_Texte fourni_
Après Forbrydelsen (diffusée sous le nom The Killing en France), Millenium, et avant The Bridge (coproduction dano-suédoise présentée au FIPA il y a quelques jours), la nouvelle série venue du froid se nomme Borgen, soit "Le Château", d’après le nom du parlement et du siège du gouvernement à Copenhague. Créée par Adam Price et diffusée sur la chaine danoise DR1, elle arrive sur Arte ce jeudi 9 février à 20h35, dans la nouvelle case fiction de "la télé qui vous allume", nouvelle signature de la chaine culturelle.

Politique et femmes : l’alliance n’est pas nouvelle, et d’autres s’y sont cassés les dents bien avant (Commander in Chief et L’Etat de Grace en particulier, pour ne pas les citer). Par son talent d’écriture, la direction artistique, son ton mêlant rigueur et honnête, Borgen est une réussite et dépasse allègrement les exemples précédemment cités.

Contrairement à beaucoup d’autres films, romans ou séries se déroulant dans le milieu de la politique, Borgen se distingue d’abord par son idéalisme. Sans pour autant se teinter d’optimisme béat, la politique selon Borgen se veut engagée, honnête, pragmatique mais dans le bon sens : celui du peuple.

Une série positive

Adam Price, le créateur de la série revendique cette volonté : "Au Danemark nous avons la coutume très ancrée de penser qu’un politicien est malhonnête par nature. Avec Borgen nous avions envie de montrer que parfois ce n’est pas le cas. Qu’il existe encore des personnalités politiques dotées d’un bon cœur."

Ce sont plus précisément les personnages féminins (est-ce vraiment une coïncidence ?) qui se placent résolument du côté de l’idéalisme – alors que Kasper, Phillip, le mari de Birgitte, ou les autres ministres masculins sont souvent plus réservés et pessimistes.

Katrine, la jeune et brillante présentatrice, connaît tout au long de la série plusieurs revers personnels et professionnels, mais jamais elle ne déroge à son éthique de journaliste : la vérité, envers et contre tous – quitte à mettre en péril sa relation avec son chef ou son ex. Pour Adam Price, "elles ont des choix et des compromis à faire en permanence. Katrine en particulier n’est pas prête à accepter tous ces compromis en matière de journalisme, car elle est jeune et encore très idéaliste, mais elle reste influencée par les arrangements faits autour et au-dessus d’elle."

Birgitte, de son côté, se saisit avec détermination de la tâche qui lui incombe, et jamais ne renonce ou ne cède à de quelconques pressions pourtant nombreuses, tant du côté de sa famille, de son gouvernement ou de riches industriels. Elle se place par là totalement dans la lignée de Jed Bartlet, le président intègre de The West Wing.

_Données à traiter_
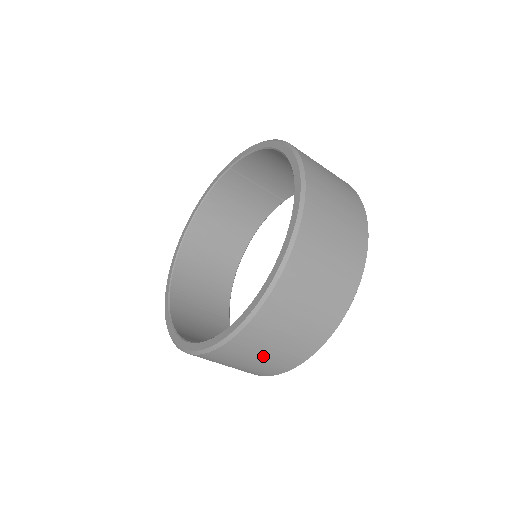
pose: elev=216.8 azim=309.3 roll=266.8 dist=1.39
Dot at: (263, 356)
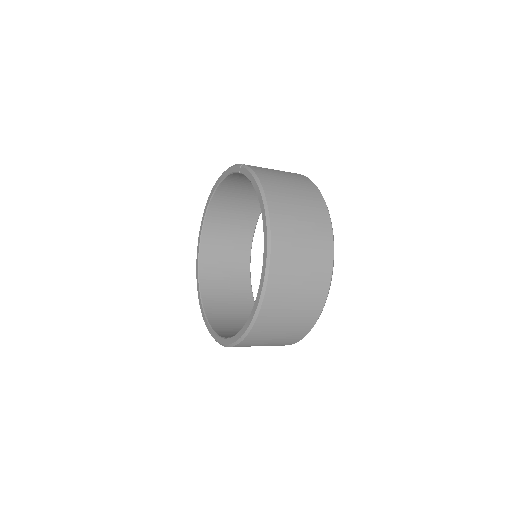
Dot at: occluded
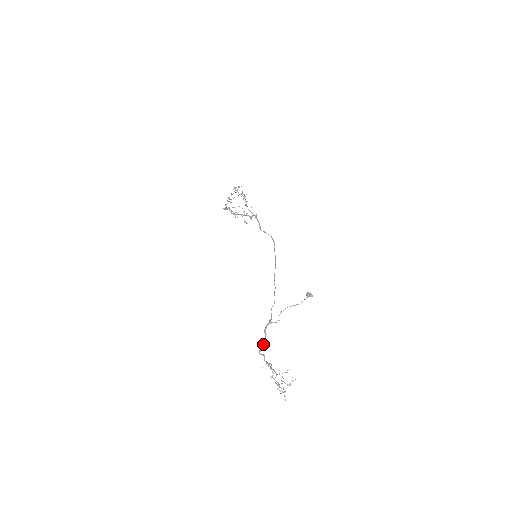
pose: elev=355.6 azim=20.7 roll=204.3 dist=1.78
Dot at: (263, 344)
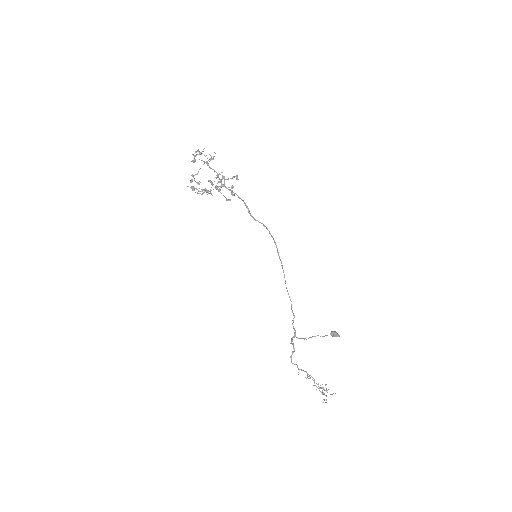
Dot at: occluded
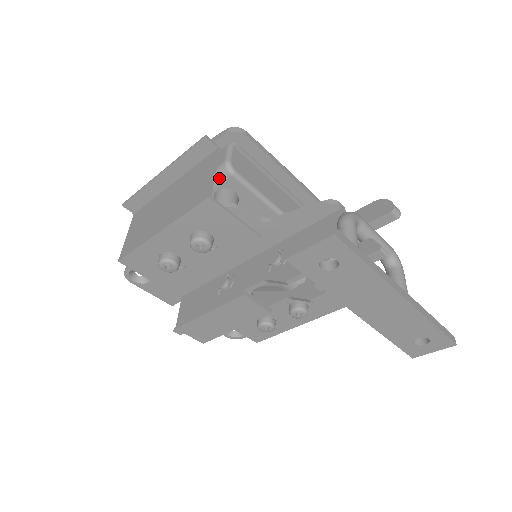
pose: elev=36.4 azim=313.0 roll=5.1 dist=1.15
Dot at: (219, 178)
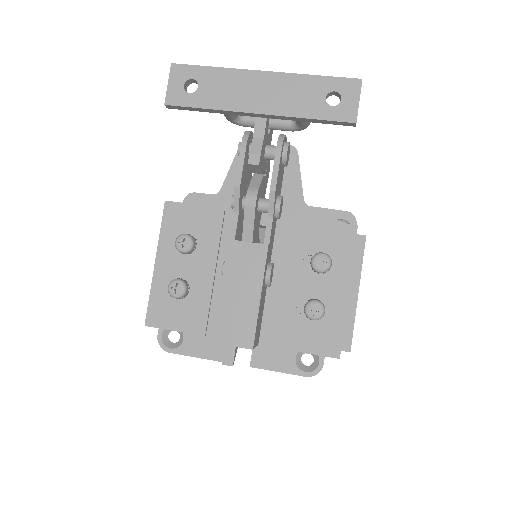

_Énoncé 1_
Recopiez à l'identique les lignes de données, de celle qui contient « pose: elev=36.4 azim=313.0 roll=5.1 dist=1.15 » jusqu'à la dernière incluse, sans y faire figurer les images.
_Énoncé 2_
Prolongez l'article sur la série Borgen à partir de sa dernière phrase.
L'article et les lignes de données sont deux sources indépendantes.

_Réponse obtenue 1_
pose: elev=36.4 azim=313.0 roll=5.1 dist=1.15
Dot at: (219, 178)

_Réponse obtenue 2_
Une actrice populaire et talentueuse

Pour incarner une femme au pouvoir, compétente et intègre, les créateurs de la série et la chaine de télévision danoise DR1 ont choisi une comédienne très connue au Danemark, Sidse Babett Knudsen. Selon Adam Price, il s’agissait de trouver "une femme dans la quarantaine qui soit aussi une excellente actrice pour assumer ce rôle".

Le choix d’une actrice aussi populaire apporte de manière assez judicieuse une sorte de légitimité supplémentaire pour les téléspectateurs danois, leur permettant ainsi de mieux s’identifier à cette dirigeante de fiction. En France, cette présence iconique / figure présidentielle pourrait s’incarner en la personne de Catherine Deneuve, Isabelle Huppert ou... Nathalie Baye.

Difficile en effet d’évoquer aujourd’hui Borgen sans mentionner l’autre série politique du moment, Les Hommes de l'Ombre, diffusée sur France 2 depuis le 25 janvier. Nathalie Baye y interprète Anne Visage, candidate aux élections présidentielles anticipées. Au-delà des similitudes de leurs héroïnes, outsiders dans un univers traditionnellement masculin, les deux séries s’attardent toutes deux sur la communication en politique, à travers les personnages de "spin-doctors" (conseillers en communication).
Une différence de taille intervient cependant dans le traitement : tandis que la série de France 2 se veut apolitique, et se place clairement dans la fiction dès son introduction (l’attentat mortel contre le président en exercice), la série danoise présente une vision de la politique bien plus réaliste et nuancée : "Évidemment, l’extrême droite a accusé la série d’être trop 'rouge', et l’extrême gauche nous a accusé d’être trop libéraux ! Nous essayons de rester au milieu." Sans s’inspirer clairement de faits réels, Adam Price admet bien volontiers que son équipe mélange plusieurs affaires existantes pour en tirer les intrigues de ces épisodes.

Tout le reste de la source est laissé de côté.